> [Source material]
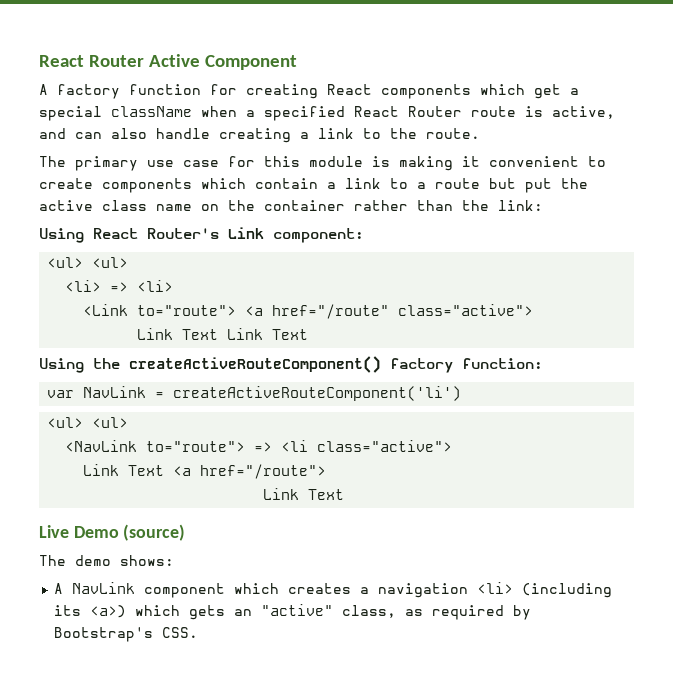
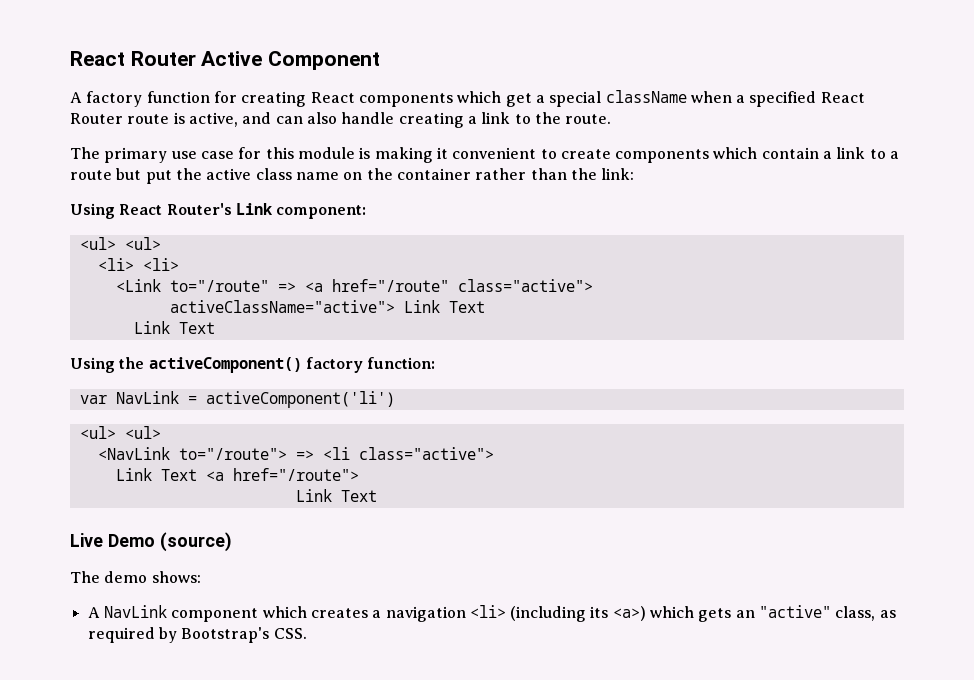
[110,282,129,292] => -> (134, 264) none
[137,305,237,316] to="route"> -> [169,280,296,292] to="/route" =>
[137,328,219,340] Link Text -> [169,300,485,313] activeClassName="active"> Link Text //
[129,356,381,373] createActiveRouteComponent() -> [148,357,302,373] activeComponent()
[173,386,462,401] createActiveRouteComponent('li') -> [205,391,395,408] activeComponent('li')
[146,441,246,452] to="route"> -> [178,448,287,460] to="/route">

==

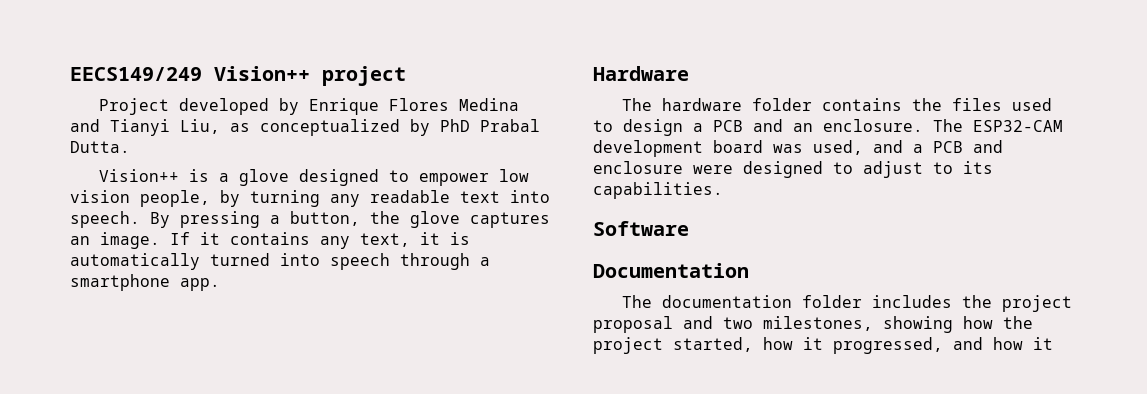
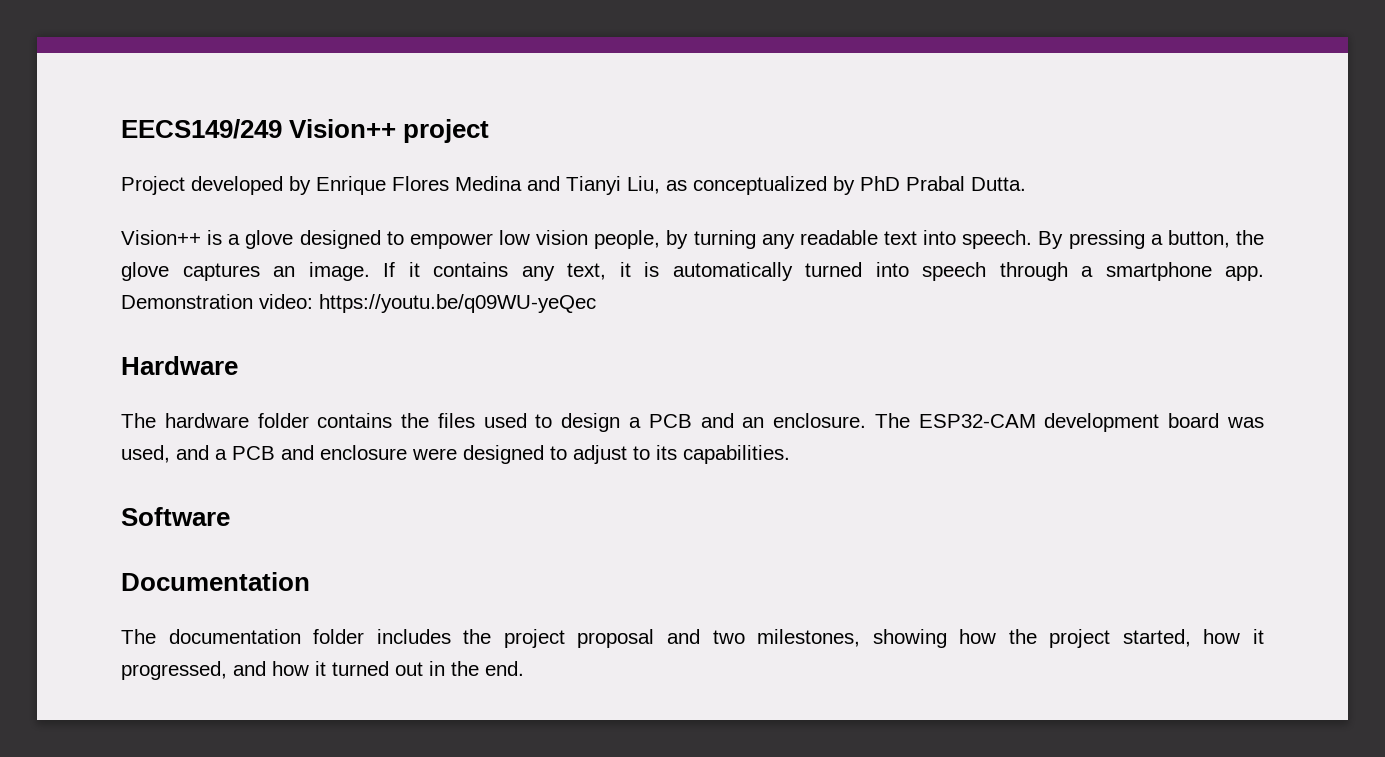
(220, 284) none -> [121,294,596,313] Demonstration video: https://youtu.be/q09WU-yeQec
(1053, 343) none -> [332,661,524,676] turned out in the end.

==

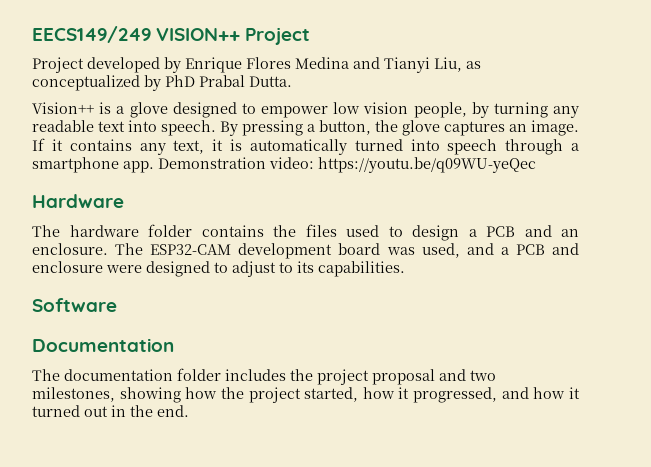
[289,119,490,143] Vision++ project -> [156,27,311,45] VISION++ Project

> [What you are asked to do] Leave out every line above except those from the line with "(220, 284) none" up to and including the line with "(1053, 343) none", and copy those exactly.

> [Answer box]
(220, 284) none -> [121,294,596,313] Demonstration video: https://youtu.be/q09WU-yeQec
(1053, 343) none -> [332,661,524,676] turned out in the end.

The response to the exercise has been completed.